### Exercise description
In the records below, the line with "fx_px: 1809" and every line after it must be written out exactly; no pictures belong in the result.

-.-.-

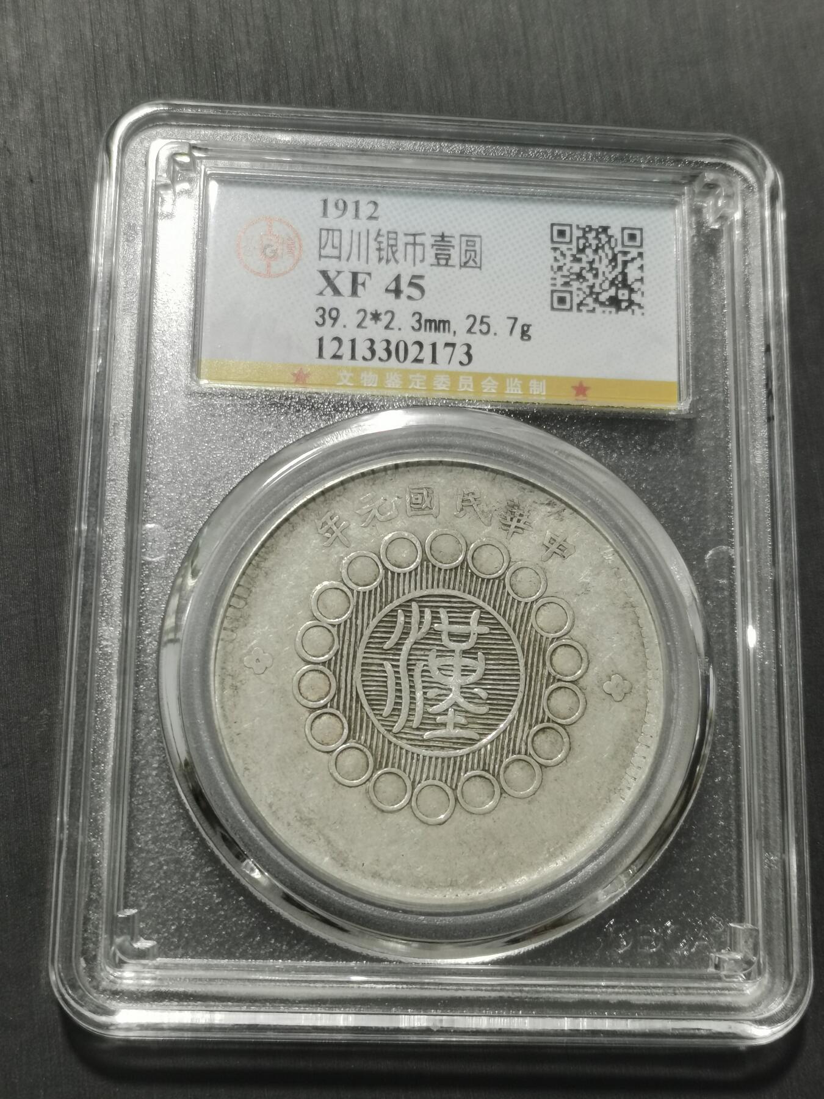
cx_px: 412
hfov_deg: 25.7
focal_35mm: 57
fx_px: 1809
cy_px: 550
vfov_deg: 33.8
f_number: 1.8
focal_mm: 5.58
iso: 100
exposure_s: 1/100
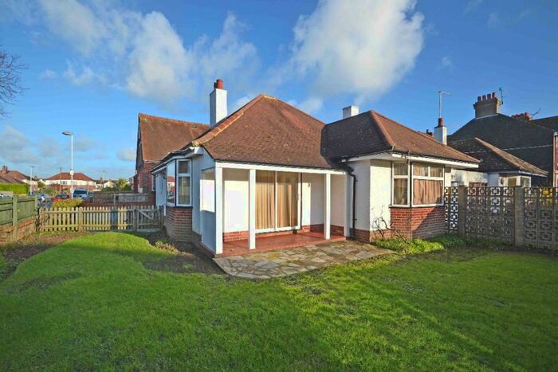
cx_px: 279
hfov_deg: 100.4
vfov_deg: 77.4
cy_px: 186
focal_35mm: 15
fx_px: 233
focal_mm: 10
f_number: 7.1
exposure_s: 1/200
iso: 100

-.-.-

### Task output
fx_px: 1809
cy_px: 550
vfov_deg: 33.8
f_number: 1.8
focal_mm: 5.58
iso: 100
exposure_s: 1/100
cx_px: 279
hfov_deg: 100.4
vfov_deg: 77.4
cy_px: 186
focal_35mm: 15
fx_px: 233
focal_mm: 10
f_number: 7.1
exposure_s: 1/200
iso: 100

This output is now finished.